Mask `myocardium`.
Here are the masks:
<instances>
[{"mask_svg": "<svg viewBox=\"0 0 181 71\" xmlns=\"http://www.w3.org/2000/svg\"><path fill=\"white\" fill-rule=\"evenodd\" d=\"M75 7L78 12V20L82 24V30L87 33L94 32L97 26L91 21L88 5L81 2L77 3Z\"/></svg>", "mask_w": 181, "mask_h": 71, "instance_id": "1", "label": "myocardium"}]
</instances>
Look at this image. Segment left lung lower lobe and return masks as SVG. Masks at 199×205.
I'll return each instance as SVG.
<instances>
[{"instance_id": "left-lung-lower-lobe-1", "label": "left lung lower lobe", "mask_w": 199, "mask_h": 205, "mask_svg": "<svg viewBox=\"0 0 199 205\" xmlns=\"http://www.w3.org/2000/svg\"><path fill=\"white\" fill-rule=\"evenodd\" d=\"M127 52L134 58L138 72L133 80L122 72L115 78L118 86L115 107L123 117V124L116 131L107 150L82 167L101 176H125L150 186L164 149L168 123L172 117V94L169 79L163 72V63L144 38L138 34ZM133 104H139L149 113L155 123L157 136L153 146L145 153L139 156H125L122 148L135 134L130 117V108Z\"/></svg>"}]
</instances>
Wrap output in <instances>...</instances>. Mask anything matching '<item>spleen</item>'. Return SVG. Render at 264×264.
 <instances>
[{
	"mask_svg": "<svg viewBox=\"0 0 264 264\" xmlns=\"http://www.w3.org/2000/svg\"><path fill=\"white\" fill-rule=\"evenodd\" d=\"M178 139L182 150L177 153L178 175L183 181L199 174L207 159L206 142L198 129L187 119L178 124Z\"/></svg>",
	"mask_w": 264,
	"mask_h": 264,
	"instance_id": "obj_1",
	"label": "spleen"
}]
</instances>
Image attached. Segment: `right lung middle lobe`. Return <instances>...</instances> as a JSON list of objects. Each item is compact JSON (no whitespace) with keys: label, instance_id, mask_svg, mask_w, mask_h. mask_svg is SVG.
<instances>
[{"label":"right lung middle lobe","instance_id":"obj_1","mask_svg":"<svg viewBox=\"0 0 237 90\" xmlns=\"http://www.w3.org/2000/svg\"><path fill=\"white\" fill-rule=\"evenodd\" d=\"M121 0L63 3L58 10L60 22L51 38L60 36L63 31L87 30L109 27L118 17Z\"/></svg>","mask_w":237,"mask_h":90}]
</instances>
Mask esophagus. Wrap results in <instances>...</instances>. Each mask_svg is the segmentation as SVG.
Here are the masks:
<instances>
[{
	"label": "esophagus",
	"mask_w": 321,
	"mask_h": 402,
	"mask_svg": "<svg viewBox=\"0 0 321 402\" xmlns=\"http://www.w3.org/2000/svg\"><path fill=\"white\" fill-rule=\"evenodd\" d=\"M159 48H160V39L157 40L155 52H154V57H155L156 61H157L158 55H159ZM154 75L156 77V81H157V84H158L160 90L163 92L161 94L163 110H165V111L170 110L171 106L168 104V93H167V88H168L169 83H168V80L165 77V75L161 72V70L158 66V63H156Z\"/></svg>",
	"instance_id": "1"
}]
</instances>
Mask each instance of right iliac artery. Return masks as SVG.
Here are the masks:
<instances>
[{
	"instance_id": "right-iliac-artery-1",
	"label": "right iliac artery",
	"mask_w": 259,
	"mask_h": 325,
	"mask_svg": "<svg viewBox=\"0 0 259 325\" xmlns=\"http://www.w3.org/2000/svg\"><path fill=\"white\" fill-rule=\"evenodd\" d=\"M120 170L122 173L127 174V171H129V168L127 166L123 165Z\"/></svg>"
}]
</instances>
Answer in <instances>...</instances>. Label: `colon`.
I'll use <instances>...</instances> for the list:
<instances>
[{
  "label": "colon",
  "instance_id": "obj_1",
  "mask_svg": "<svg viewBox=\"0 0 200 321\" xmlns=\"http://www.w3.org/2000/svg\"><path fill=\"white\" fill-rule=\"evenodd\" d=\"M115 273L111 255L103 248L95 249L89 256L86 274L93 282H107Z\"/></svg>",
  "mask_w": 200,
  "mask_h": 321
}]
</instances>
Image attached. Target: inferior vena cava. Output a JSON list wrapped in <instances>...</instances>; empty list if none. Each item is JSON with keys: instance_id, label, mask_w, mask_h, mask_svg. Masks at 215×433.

### SHORT TASK
Count the lines in the items above that contain the string "artery", and give only that number. Case counts.

### EXERCISE RESULT
3